For Python’s own vocabulary, like decorators and comprehensions, see the Python Glossary. For the process and teamwork terms that surround the code, like continuous integration and technical debt, see the Software Engineering Glossary.

  • abstract data type (ADT) A model of a data structure defined by the operations it supports and their behavior, not its implementation.
  • algorithm A finite sequence of well-defined steps that takes zero or more inputs and produces an output to solve a problem.
  • Big O notation A mathematical notation for how an algorithm’s running time or memory use grows as its input size increases.
  • binary search An efficient algorithm for finding a target value in a sorted sequence by repeatedly halving the search range.
  • binary tree A hierarchical data structure in which each node has at most two children, a left child and a right child.
  • graph A data structure of vertices connected by edges, used to model networks such as roads, dependencies, or links.

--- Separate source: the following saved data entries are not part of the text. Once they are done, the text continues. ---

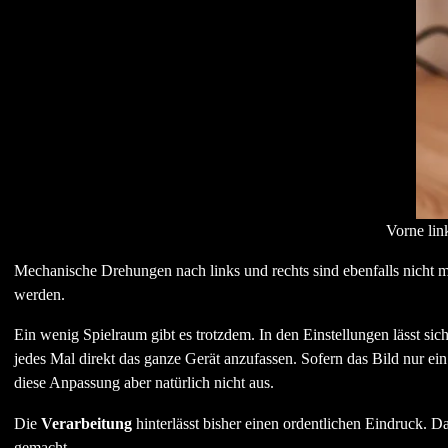
Vorne lin
Mechanische Drehungen nach links und rechts sind ebenfalls nicht mö
werden.
Ein wenig Spielraum gibt es trotzdem. In den Einstellungen lässt sic
jedes Mal direkt das ganze Gerät anzufassen. Sofern das Bild nur ein S
diese Anpassung aber natürlich nicht aus.
Die
Verarbeitung
hinterlässt bisher einen ordentlichen Eindruck. Da
gemacht.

  • hash table A data structure that maps keys to values and supports fast lookup by computing an array index from each key.
  • linked list A linear data structure whose elements are chained together by references rather than stored contiguously.

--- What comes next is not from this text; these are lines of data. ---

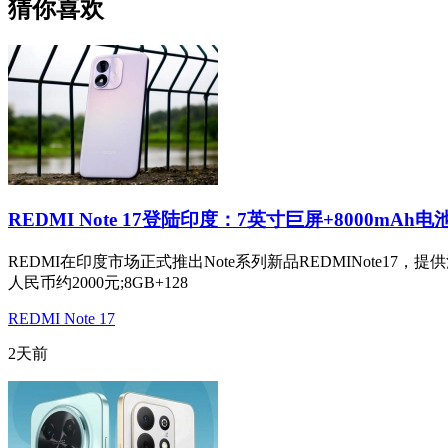
猜你喜欢
REDMI Note 17登陆印度：7英寸巨屏+8000mAh电
REDMI在印度市场正式推出Note系列新品REDMINote17
人民币约2000元;8GB+128
REDMI Note 17
2天前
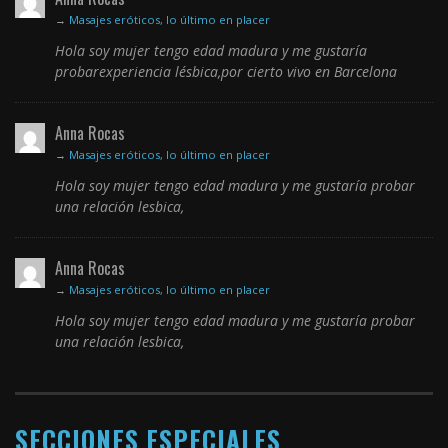
→
Masajes eróticos, lo último en placer
Hola soy mujer tengo edad madura y me gustaría
probarexperiencia lésbica,por cierto vivo en Barcelona
Anna Rocas
→
Masajes eróticos, lo último en placer
Hola soy mujer tengo edad madura y me gustaría probar
una relación lesbica,
Anna Rocas
→
Masajes eróticos, lo último en placer
Hola soy mujer tengo edad madura y me gustaría probar
una relación lesbica,
SECCIONES ESPECIALES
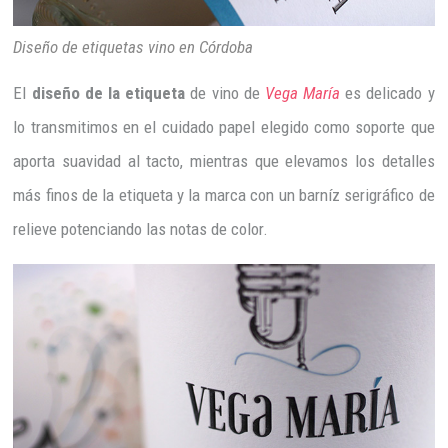
Diseño de etiquetas vino en Córdoba
El
diseño de la etiqueta
de vino de
Vega María
es delicado y
lo transmitimos en el cuidado papel elegido como soporte que
aporta suavidad al tacto, mientras que elevamos los detalles
más finos de la etiqueta y la marca con un barníz serigráfico de
relieve potenciando las notas de color.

  • rounding error A discrepancy between a number’s exact value and the finite-precision approximation a computer stores or computes, which can accumulate across operations.
  • script A short program written to be run directly by an interpreter, typically to automate a task or glue programs together.
  • semaphore A synchronization primitive that uses a counter to limit how many threads or processes can access a shared resource at once.
  • separation of concerns (SoC) A design principle that divides a program into distinct sections, each handling a single concern, to improve modularity and maintainability.
  • set union A set operation that combines two or more sets into one set containing every element that appears in at least one of them.
  • signed integer A whole number that can store negative, zero, or positive values, using part of its binary encoding to record the sign.
  • software development kit (SDK) A vendor-supplied bundle of libraries, tools, documentation, and sample code for building applications on a specific platform.
  • sorting algorithm An algorithm that arranges the elements of a sequence into a defined order, such as ascending or descending.
  • space complexity A measure of how much memory an algorithm needs as the size of its input grows.
  • static code analysis An examination of source code without executing it, used to detect bugs, security vulnerabilities, style violations, and other source-visible properties.
  • static typing A form of type checking in which the types of a program’s expressions and variables are verified before execution, usually at compile time.
  • stderr An output stream that programs use for diagnostic and error messages, separate from normal output so the two can be redirected and processed independently.
  • stdin A process’s default input stream, conventionally connected to the keyboard or a redirected source.
  • stdout A byte stream that a process uses to write its conventional output, separate from diagnostic messages and input.
  • subtyping A relation between data types where any value of the subtype can be used wherever a value of the related supertype is expected.
  • syntactic sugar Programming language syntax designed to improve readability or convenience without changing what the language can compute.
  • test case A specification of inputs, preconditions, and expected results used to verify a software requirement or exercise a particular code path.
  • test fixture A fixed initial state of data, objects, or environment that a software test relies on to produce repeatable results.
  • test runner A tool that discovers, executes, and reports on automated tests within a codebase.
  • time complexity A measure of how an algorithm’s running time grows as the size of its input increases.